Supplied passage
☆ ☆ ☆
Betty is survived by son, Craig, of Cheyenne, WY; daughter, Debra Shannon, of Duluth, GA; son, Scott, (Karla) of Fort Collins, CO; as well as eight grandchildren: Anya, Greg, Nick, Jennifer, Steven, Seth, Andy, and Eli; great-grandchildren: Gabriel, Sydni, River, Tavish, Memphis, Charmaine, Griffin, Seven, Tucker, and Graham and niece Patty Oceanak (Vince DiBianca), of Stockton, NJ.
She was preceded in death by Pete, her sister, Alice, and her son-in-law, Michael Shannon.
Friends and relatives are invited to her viewing from 10 a.m. to noon on Friday, August 28 at Reed and Steinbach Funeral Home, 2335 Lower State Road, Doylestown. Please wear a mask. Social distancing safety guidelines will be followed. Interment will be private.
☆ ☆ ☆
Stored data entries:
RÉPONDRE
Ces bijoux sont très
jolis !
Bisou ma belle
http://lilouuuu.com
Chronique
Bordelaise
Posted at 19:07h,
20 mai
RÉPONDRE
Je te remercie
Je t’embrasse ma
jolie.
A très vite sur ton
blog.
☆ ☆ ☆
Try it
Reproduce the passage from the obituary text, beginning at the words "She was preceded" and stopping after "will be private.". The records play no part in what is asked here.

Response for this exercise
She was preceded in death by Pete, her sister, Alice, and her son-in-law, Michael Shannon.
Friends and relatives are invited to her viewing from 10 a.m. to noon on Friday, August 28 at Reed and Steinbach Funeral Home, 2335 Lower State Road, Doylestown. Please wear a mask. Social distancing safety guidelines will be followed. Interment will be private.